### Source text
[Begin]

I was with the similiar topic some time ago. I'm looking at my app and I think it has a lot of unnecessary code. What I mean is I have service that is responsible for scraping data from different categories of books from two bookstores. Right now I have 5 categories so I have 5 methods, but what if I'm gonna add some new categories? I will have to add more methods... and I think it is not a good option. Right now it looks like this:
Controller
@GetMapping("/romances")
public Map<Bookstore, List<Book>> get15RomanticBooks() {
return categorizedBookService.get15BooksFromRomanceCategory();
}
@GetMapping("/biographies")
public Map<Bookstore, List<Book>> get15BiographiesBooks() {
return categorizedBookService.get15BooksFromBiographiesCategory();
}
@GetMapping("/guides")
public Map<Bookstore, List<Book>> get15GuidesBooks() {
return categorizedBookService.get15BooksFromGuidesCategory();
}
@GetMapping("/fantasy")
public Map<Bookstore, List<Book>> get15FantasyBooks() {
return categorizedBookService.get15BooksFromFantasyCategory();
}
and here I was thinking about
@GetMapping("/{category}")
public Map<......> get 15BooksFromCategory(@PathVariable CategoryType category)
{...}
I think this is the best way, but it is harder with service.

[End]

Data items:
[Begin]

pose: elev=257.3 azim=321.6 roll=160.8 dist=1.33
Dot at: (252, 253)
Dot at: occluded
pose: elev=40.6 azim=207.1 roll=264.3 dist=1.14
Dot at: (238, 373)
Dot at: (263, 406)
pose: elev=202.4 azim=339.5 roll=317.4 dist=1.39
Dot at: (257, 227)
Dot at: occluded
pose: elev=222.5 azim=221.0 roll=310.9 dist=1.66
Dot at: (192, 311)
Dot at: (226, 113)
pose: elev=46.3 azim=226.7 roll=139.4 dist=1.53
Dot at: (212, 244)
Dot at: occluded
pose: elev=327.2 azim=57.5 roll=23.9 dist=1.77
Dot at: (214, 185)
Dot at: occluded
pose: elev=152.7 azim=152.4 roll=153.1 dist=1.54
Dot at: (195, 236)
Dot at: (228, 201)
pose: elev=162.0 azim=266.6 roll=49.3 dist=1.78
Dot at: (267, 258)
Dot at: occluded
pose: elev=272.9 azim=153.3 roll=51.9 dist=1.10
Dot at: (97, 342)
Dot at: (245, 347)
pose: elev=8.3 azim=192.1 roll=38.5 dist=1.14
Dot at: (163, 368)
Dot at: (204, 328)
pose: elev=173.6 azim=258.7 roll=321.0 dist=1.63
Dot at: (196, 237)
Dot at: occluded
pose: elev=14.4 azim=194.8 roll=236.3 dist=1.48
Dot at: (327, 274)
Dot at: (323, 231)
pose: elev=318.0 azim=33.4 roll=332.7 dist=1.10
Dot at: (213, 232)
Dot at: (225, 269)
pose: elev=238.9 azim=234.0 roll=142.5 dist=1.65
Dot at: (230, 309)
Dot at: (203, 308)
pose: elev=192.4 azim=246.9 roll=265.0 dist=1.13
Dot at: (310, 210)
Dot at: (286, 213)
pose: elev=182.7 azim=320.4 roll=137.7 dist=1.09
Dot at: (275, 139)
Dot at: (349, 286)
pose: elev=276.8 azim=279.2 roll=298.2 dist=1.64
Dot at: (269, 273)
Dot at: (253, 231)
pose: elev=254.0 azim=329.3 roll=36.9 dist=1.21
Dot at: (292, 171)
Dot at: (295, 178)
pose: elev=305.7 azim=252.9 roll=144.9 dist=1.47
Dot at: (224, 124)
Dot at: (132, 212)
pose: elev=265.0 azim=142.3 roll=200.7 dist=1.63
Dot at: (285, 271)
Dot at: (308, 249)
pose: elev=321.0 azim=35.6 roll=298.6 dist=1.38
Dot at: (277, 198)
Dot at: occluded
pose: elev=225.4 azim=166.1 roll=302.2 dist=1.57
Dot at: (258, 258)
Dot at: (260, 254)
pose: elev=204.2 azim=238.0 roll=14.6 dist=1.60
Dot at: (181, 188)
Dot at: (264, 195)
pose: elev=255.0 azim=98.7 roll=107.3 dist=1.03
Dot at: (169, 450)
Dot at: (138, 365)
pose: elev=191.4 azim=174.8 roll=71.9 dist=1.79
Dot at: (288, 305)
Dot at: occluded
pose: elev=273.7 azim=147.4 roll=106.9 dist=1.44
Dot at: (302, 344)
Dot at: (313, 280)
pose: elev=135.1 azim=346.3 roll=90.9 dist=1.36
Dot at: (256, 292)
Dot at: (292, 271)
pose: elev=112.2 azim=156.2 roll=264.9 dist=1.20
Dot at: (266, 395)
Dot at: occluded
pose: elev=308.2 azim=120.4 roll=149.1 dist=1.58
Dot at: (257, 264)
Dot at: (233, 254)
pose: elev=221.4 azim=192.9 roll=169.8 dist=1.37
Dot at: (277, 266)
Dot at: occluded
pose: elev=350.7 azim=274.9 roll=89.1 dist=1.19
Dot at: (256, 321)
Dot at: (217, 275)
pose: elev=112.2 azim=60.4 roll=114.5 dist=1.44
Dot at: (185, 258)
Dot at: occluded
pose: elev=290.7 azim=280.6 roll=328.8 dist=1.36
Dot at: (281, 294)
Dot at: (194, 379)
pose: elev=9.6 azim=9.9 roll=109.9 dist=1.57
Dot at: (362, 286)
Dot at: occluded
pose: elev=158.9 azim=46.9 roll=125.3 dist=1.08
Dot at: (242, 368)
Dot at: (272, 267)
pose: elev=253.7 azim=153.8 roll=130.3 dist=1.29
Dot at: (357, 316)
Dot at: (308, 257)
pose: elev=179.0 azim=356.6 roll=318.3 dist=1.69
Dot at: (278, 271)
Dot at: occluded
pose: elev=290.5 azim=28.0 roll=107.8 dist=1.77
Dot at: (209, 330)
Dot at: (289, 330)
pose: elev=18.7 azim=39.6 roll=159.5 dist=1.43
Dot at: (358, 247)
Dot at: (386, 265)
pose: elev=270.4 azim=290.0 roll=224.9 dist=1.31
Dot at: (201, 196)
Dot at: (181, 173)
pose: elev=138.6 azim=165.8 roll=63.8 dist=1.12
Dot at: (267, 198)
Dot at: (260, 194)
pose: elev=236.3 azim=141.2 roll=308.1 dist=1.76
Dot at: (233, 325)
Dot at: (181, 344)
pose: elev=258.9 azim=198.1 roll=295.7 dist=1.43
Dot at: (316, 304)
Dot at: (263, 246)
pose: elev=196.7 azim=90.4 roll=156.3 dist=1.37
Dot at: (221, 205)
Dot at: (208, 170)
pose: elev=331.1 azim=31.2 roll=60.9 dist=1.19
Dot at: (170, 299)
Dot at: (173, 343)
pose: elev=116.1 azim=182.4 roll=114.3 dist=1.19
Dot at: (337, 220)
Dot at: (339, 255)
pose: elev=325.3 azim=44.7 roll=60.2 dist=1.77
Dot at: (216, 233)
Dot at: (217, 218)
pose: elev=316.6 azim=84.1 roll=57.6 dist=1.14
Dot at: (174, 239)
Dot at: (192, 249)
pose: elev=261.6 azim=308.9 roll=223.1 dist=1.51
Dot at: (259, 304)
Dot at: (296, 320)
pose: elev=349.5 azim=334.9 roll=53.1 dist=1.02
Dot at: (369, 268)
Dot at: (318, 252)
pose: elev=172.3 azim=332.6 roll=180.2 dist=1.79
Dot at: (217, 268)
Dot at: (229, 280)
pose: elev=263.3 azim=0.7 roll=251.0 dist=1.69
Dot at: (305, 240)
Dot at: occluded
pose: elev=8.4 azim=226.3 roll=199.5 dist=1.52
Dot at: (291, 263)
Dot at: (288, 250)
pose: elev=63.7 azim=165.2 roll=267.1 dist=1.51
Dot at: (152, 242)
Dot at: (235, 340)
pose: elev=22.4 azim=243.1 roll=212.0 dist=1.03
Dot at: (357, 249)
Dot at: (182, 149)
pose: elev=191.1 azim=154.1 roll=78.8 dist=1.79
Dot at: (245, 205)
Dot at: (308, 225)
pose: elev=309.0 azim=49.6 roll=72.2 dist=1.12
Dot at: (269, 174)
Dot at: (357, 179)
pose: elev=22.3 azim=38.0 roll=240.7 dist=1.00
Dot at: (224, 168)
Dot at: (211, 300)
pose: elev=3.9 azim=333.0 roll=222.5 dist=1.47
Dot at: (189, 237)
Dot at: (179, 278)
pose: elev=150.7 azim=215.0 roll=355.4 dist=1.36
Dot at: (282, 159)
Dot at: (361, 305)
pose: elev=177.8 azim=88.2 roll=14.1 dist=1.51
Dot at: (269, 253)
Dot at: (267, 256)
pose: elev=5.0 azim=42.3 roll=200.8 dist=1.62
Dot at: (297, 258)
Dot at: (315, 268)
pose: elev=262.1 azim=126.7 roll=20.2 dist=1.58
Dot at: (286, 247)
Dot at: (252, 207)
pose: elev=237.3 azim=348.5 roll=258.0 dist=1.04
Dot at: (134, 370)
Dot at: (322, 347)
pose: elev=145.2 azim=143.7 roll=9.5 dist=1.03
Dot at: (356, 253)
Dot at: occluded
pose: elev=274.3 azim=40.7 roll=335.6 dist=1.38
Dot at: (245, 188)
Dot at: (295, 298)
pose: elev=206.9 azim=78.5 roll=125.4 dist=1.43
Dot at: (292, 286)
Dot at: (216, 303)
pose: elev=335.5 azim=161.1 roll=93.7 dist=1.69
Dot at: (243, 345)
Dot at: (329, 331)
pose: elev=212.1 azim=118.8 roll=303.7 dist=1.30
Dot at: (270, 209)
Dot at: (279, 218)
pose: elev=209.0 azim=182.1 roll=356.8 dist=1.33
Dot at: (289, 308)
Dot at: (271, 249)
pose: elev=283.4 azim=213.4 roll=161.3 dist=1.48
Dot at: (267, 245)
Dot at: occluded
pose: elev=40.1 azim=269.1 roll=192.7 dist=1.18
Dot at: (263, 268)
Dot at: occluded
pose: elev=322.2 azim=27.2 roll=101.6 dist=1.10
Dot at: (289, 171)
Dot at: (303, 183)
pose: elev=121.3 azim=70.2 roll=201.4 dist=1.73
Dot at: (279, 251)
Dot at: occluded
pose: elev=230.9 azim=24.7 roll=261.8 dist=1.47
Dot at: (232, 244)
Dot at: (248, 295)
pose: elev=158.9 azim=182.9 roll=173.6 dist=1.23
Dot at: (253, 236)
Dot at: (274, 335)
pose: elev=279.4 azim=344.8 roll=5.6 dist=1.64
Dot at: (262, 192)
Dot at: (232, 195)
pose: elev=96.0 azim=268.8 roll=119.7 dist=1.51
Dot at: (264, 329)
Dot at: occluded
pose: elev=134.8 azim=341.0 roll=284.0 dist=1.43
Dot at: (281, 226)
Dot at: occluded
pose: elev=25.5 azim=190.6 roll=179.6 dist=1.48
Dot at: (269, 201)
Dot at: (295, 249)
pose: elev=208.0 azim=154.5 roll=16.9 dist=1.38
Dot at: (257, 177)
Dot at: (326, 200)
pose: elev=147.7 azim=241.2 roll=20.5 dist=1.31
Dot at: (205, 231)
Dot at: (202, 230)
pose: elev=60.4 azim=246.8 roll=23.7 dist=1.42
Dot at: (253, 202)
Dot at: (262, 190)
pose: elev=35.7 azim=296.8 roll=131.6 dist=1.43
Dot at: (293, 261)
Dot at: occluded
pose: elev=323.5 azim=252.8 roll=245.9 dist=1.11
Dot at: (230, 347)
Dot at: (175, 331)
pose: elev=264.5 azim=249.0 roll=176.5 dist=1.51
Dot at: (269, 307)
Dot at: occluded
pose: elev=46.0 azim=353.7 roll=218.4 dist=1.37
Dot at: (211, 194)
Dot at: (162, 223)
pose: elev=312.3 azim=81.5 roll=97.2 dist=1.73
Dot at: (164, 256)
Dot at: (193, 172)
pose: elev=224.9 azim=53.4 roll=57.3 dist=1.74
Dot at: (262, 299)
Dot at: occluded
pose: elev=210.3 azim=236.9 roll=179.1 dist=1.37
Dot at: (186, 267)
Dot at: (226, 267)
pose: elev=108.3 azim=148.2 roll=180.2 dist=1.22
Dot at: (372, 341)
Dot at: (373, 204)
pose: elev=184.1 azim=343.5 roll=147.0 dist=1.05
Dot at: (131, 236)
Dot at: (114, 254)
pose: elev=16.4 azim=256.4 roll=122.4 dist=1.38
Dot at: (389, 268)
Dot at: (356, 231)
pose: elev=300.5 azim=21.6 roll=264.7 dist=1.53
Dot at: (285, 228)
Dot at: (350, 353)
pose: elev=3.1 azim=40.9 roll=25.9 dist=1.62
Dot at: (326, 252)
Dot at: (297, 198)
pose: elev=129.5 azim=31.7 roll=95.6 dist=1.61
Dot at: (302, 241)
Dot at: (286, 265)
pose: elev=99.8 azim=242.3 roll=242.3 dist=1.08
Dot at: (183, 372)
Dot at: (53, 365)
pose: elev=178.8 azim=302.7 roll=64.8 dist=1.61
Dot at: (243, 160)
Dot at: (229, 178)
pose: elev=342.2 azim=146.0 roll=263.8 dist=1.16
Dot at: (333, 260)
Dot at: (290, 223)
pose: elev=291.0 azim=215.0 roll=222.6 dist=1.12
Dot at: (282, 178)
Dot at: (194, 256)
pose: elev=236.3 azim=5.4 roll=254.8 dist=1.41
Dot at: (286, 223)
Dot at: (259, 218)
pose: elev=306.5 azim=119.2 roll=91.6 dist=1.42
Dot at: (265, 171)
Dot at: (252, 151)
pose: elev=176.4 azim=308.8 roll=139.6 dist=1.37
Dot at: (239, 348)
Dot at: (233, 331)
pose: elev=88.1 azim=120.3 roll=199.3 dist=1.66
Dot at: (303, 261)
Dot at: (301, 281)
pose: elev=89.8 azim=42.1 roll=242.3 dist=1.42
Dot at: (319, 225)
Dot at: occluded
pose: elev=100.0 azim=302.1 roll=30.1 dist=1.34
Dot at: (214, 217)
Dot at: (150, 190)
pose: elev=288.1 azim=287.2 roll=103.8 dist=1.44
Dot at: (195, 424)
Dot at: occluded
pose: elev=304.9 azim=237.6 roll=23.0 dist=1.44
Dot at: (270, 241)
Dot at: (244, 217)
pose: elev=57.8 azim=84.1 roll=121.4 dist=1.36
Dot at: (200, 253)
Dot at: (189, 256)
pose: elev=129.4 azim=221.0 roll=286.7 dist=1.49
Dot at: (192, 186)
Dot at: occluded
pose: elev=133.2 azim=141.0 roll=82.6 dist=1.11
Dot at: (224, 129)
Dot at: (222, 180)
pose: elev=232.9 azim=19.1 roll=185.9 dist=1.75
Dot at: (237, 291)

[End]

### What the exercise asks
Please echo the passage of the forum post on book category endpoints that begins at the words "public Map<Bookstore, List<Book>> get15FantasyBooks()" and stops after "15BooksFromCategory(@PathVariable CategoryType category)".

### The answer
public Map<Bookstore, List<Book>> get15FantasyBooks() {
return categorizedBookService.get15BooksFromFantasyCategory();
}
and here I was thinking about
@GetMapping("/{category}")
public Map<......> get 15BooksFromCategory(@PathVariable CategoryType category)